### Q.13:- Glycerine flows steadily through a horizontal tube of length 1.5 m and radius 1.0 cm. If the amount of glycerine collected per second at one end is 4.0 × 10^{–3} kg s^{–1}, what is the pressure difference between the two ends of the tube? (Density of glycerine = 1.3 × 10^{3} kg m^{–3} and viscosity of glycerine = 0.83 Pa s). [You may also like to check if the assumption of laminar flow in the tube is correct].

**Answer:-**Length of the horizontal tube, *l* = 1.5 m

Radius of the tube, *r* = 1 cm = 0.01 m

Diameter of the tube, *d* = 2*r* = 0.02 m

Glycerine is flowing at a rate of 4.0 × 10^{–3} kg s^{–1}.
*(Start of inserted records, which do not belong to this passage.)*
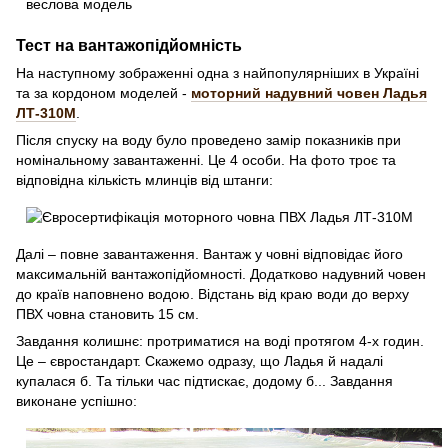
Тест на вантажопідйомність
На наступному зображенні одна з найпопулярніших в Україні
та за кордоном моделей -
моторний надувний човен Ладья
ЛТ-310М
.
Після спуску на воду було проведено замір показників при
номінальному завантаженні. Це 4 особи. На фото троє та
відповідна кількість млинців від штанги:
Далі – повне завантаження. Вантаж у човні відповідає його
максимальній вантажопідйомності. Додатково надувний човен
до країв наповнено водою. Відстань від краю води до верху
ПВХ човна становить 15 см.
Завдання колишнє: протриматися на воді протягом 4-х годин.
Це – євростандарт. Скажемо одразу, що Ладья й надалі
купалася б. Та тільки час підтискає, додому б... Завдання
виконане успішно: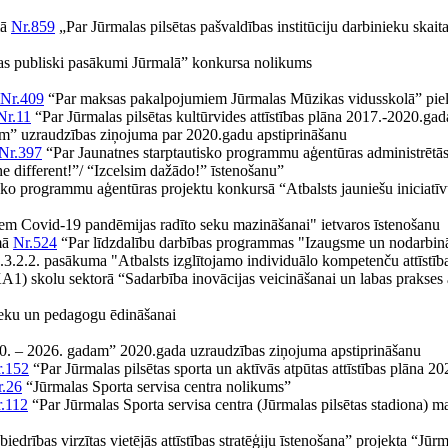
mā
Nr.859
„Par Jūrmalas pilsētas pašvaldības institūciju darbinieku skait
as publiski pasākumi Jūrmalā” konkursa nolikums
Nr.409
“Par maksas pakalpojumiem Jūrmalas Mūzikas vidusskolā” pie
Nr.11
“Par Jūrmalas pilsētas kultūrvides attīstības plāna 2017.-2020.ga
dam” uzraudzības ziņojuma par 2020.gadu apstiprināšanu
Nr.397
“Par Jaunatnes starptautisko programmu aģentūras administrēt
 different!”/ “Izcelsim dažādo!” īstenošanu”
tisko programmu aģentūras projektu konkursā “Atbalsts jauniešu iniciatī
em Covid-19 pandēmijas radīto seku mazināšanai" ietvaros īstenošanu
mā
Nr.524
“Par līdzdalību darbības programmas "Izaugsme un nodarbinātīb
8.3.2.2. pasākuma "Atbalsts izglītojamo individuālo kompetenču attīstīb
) skolu sektorā “Sadarbība inovācijas veicināšanai un labas prakses 
ieku un pedagogu ēdināšanai
 2020. – 2026. gadam” 2020.gada uzraudzības ziņojuma apstiprināšanu
.152
“Par Jūrmalas pilsētas sporta un aktīvās atpūtas attīstības plāna 
r.26
“Jūrmalas Sporta servisa centra nolikums”
.112
“Par Jūrmalas Sporta servisa centra (Jūrmalas pilsētas stadiona)
edrības virzītas vietējās attīstības stratēģiju īstenošana” projekta “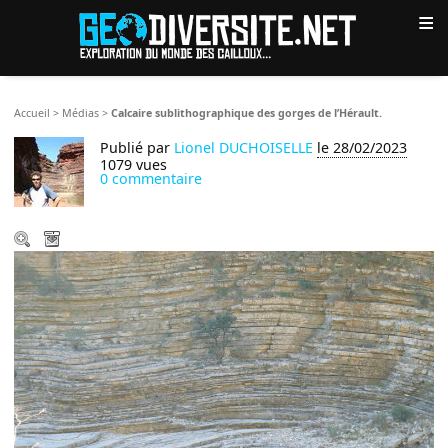
≡
Accueil
>
Médias
>
Calcaire sublithographique des gorges de l’Hérault.
Publié par
Lionel DUCHOISELLE
le 28/02/2023
1079 vues
0 commentaire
*M *= 4.0 × 10^{–3} kg s^{–1}

Density of glycerine, *ρ* = 1.3 × 10^{3} kg m^{–3}

Viscosity of glycerine, *η* = 0.83 Pa s

Volume of glycerine flowing per sec:

*V* = *M* / *ρ*

= 4 × 10^{-3} / (1.3 × 10^{3}) = 3.08 × 10^{-6} m^{3}s^{-1}

According to Poiseville’s formula, we have the relation for the rate of flow:

*V* = πpr^{4} / 8*η*l

Where, *p* is the pressure difference between the two ends of the tube

∴ *p* = *V*8*ηl* / πr^{4}

= 3.08 × 10^{-6} × 8 × 0.83 × 1.5 / [ π × (0.01)^{4} ]

= 9.8 × 10^{2} Pa

Reynolds’ number is given by the relation:

*R* = 4*pV* / πd*η*

= 4 × 1.3 × 10^{3} × 3.08 × 10^{-6} / ( π × 0.02 × 0.83)

= 0.3

Reynolds’ number is about 0.3. Hence, the flow is laminar.